言葉で心を掴む。

「君は、男に愛想をふりまくな」と、同時期に二人ほどから注意されたことがある。
何故かと言うと「男が勘違いをする」と言うのだ。
 
こちらは好きだとも会いたいだとも言っていない。でも、私の言葉遣いが非常に良くないようである。

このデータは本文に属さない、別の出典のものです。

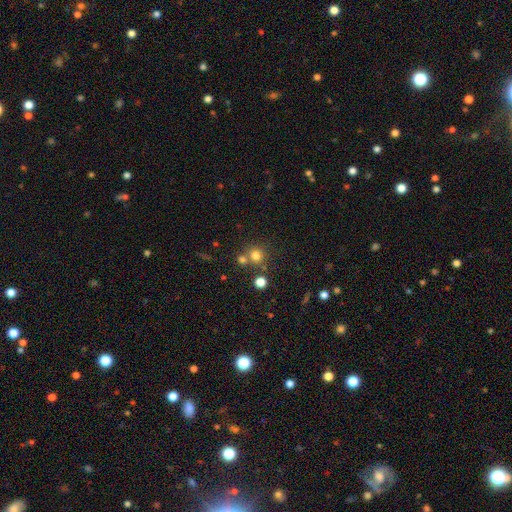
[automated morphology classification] A smooth galaxy with no disk features (75%) that is round (91%).

Vote fractions:
- Smooth or featured? smooth: 75% / star or artifact: 17% / featured or disk: 8%
- How rounded? round: 91% / in between: 8% / cigar-shaped: 1%
- Merging? none: 66% / merger: 22% / minor disturbance: 8% / major disturbance: 3%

同時期に、二人ほどから付きまといにあったので、忠告通りにやめた。気が狂ったかのようなレベルで、私が悩んでいたら「よっぽど君のことが好きなんだね、ふふふ」と、好青年に爽やかな笑顔で言われて、そのときはさすがに閉口した。私は美人とはほど遠いどころか、ブスであるという自覚があるので、なぜ付きまとわれるのか理解に苦しむのだが、周りが言うには、私が悪いようである。
 
なぜこういう話をするかというと、ある書物も読んでいて、私は相手を褒める言葉を大量に持っていることに気づいた。持っているという表現は厳密には違っていて、「相手の美しいところを発見する能力がある」と言いたいと思う。これはある程度は事実であろうかと思う。どの人からも、私は相手の美しさを見出すことができるし、しかも繊細な部分にまで言及するだけの言葉を持っていることがある。それらを口にしていると、相手が私に対して好意を抱くことに繋がるのだろうという結論に至った。
 
それで、私は具体例を考えてみたのだけれども、一人の人間と対峙していなければ言葉が出てこない。吉行淳之介が「セックスアピールあがある」という褒め言葉がいちばん使いやすくて効果もあると言うが、どうも安っぽい。これをもっと相手の特徴と絡めて言葉で表現しなければ、本当の意味で相手の心が激しく鼓動しない。
 
こちらも大昔の話だが、異性が喜ぶような言葉が大量に口から零れ落ちてくることがあった。音楽のように口から溢れてくる。私は別に嘘をついているわけでもなく、ただあまりに機嫌が良すぎたようである。それをすごく幸せそうに私は語るので、なおさらそれがマズイようである。
 
これがまだ若い頃なら体力があるからいいけれども、さすがに私の年齢になると非常に面倒な心持ちになる。しかも、好きな人がいないのであればまだいいが、好きな人に勘違いをされてはなおさら困る。
 
私は、好きな人ができると、このような発言をやめることにしている。